Так, например, из примерно 400 арестованных в Шемахе «повстанцев» открытому суду решились предать всего 14, но и они на суде тоже сделали попытку отказаться от признаний. Такой же конфуз произошел и с процессом по «делу Наркомзема» в Гяндже в августе 1938.
Поэтому НКВД предпочитал другой, внесудебный путь. Уголовников наказывали т.н. «милицейские тройки», созданные еще в 1935 году. Для остальных же обвиняемых были созданы «особые тройки», куда входили представители НКВД, Наркомюста и партийного органа. При таком составе «тройки» считалось лишним присутствие защитника и даже самого обвиняемого. Дела рассматривались заочно, фактически все подписывались под решением, составленным НКВД.
Для вынесения приговора даже не требовалось знать Уголовный Кодекс. Обычно использовались «литерные» статьи: КРА — контрреволюционная агитация, СОЭ — социально опасный элемент и т.п.
По «этническим» массовым операциям использовался еще более простой порядок, когда дела рассматривала списками в особом порядке т.н. «двойка», т.е. нарком внутренних дел и прокурор СССР. Было и т.н. «Особое Совещание при НКВД СССР», рассматривавшее дела заочно. Этот же орган назначал наказание для «членов семей изменников родины» (ЧСИР).
В середине 1950-х эти дела в массовом порядке пересматривались, причем достаточно было реабилитировать кого-то одного из подельников, чтобы автоматически снималось обвинение с тех, кого он оговорил. Дутые дела рассыпались как карточный домик.
Массовые операции продлились 1,5 года и были остановлены директивой СНК и ЦК КП(б) 15 ноября 1938 г. Но репрессии продолжались, хотя и не с таким размахом, и в более поздний период.

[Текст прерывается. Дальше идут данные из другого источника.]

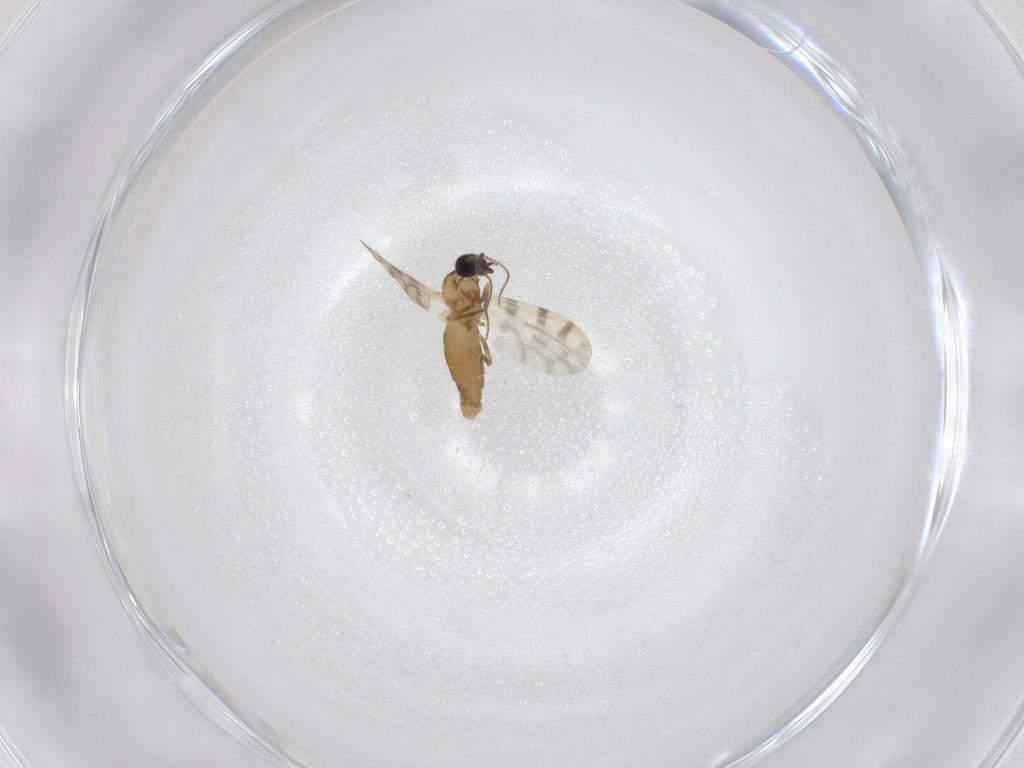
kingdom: Animalia
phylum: Arthropoda
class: Insecta
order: Diptera
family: Ceratopogonidae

В случае Азербайджана вершителями людских судеб в июле 1937 стали Ювельян Сумбатов-Топуридзе (наркомвнудел, председатель), Теймур Кулиев (председатель Верховного Суда) и Джангир Ахунд-заде (зав. Агитпропотделом ЦК).
Через несколько месяцев Ахунд-заде сам был арестован и расстрелян в апреле 1938 г. В ноябре 1937 г. пошел на повышение Т.Кулиев. В январе 1938 г. сняли с должности и отправили в Москву Сумбатова. Он смог вывернуться, и даже вернулся и стал замепредседателя Совета Министров Азербайджана. Но после падения Берия в июле 1953 г. его арестовали, и он сошел с ума и умер в психбольнице в августе 1960 г.

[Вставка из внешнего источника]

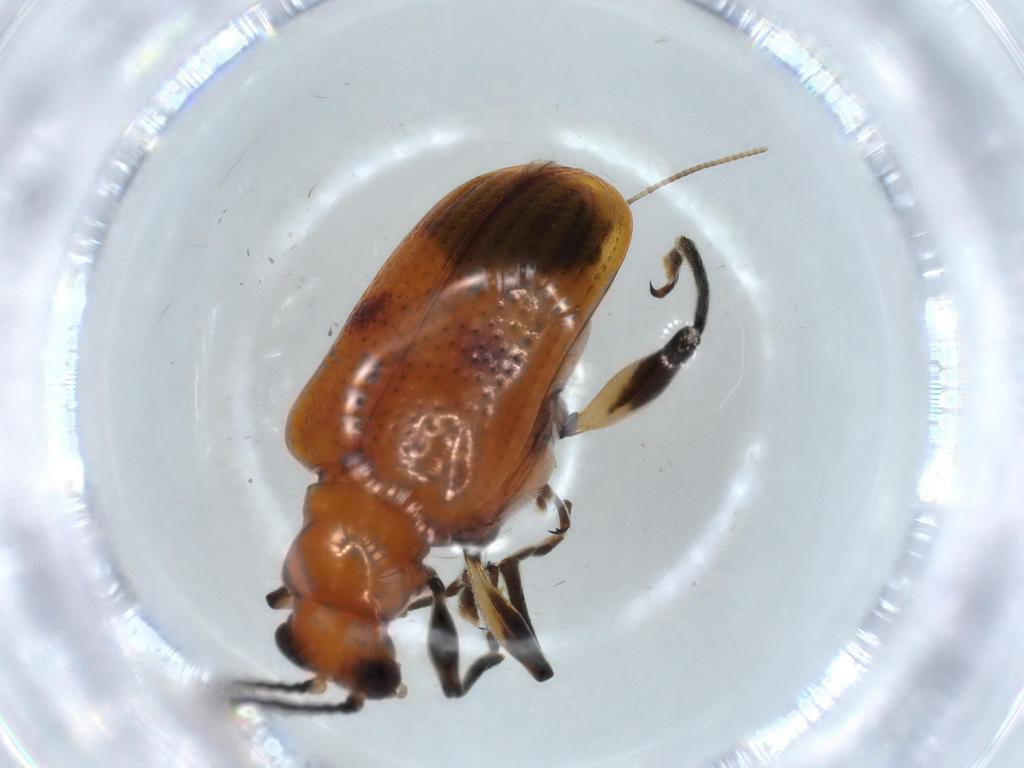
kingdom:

В начале 1938 в новую тройку вошли новый наркомвнудел Михаил Раев (Яков Каминский), 3-й секретарь ЦК АКП(б) Мир Теймур Якубов и от прокуратуры — Али Гусейнов. И как в предыдущем случае, один из членов тройки (Якубов) пошел на повышение, остальных «задвинули». Раев-Каминский, в частности, был арестован 12 ноября 1938 г. прямо в кабинете Багирова, и в дальнейшем расстрелян 4 марта 1939 года.

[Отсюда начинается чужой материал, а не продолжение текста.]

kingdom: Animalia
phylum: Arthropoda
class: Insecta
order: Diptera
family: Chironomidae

Якубов после падения Багирова стал первым секретарем ЦК АКП, а Кулиев дорос до председателя Совмина. После 1954 г. их понизили до директора завода и директора совхоза соответственно. В 1956-м исключили из партии «за грубые нарушения соцзаконности и активное содействие преступлениям Багирова». К уголовной ответственности за тысячи поломанных судеб их никто не привлек, все критику переадресовали М.Д.Багирову и нескольким бывшим сотрудникам НКВД.
Со времен суда над Багировым принято считать, что репрессии начались с 1935. Тем самым, «красный террор» в Азербайджане был искусственно превращен в «сталинский» и «багировский».
Но за несколько дней после Гянджинского восстания 1920 года было убито и арестовано больше людей, чем за весь 1937 г. По закономерности всех революций, исполнители массового «красного террора» 1920-х гг. впоследствии сами были репрессированы и долгое время преподносились обществу как невинные жертвы. Палачей судили по тем же меркам, что и их жертв, возведя на них ложные обвинения.
Азербайджан подвергся чудовищному, кровавому, бесчеловечному эксперименту. Жертвами его стали и «классовые враги» (дворянство и буржуазия), и рабочие с крестьянами, и идеалисты, не желавшие верить в империалистический характер «советизации» Азербайджана, и карьеристы всех мастей.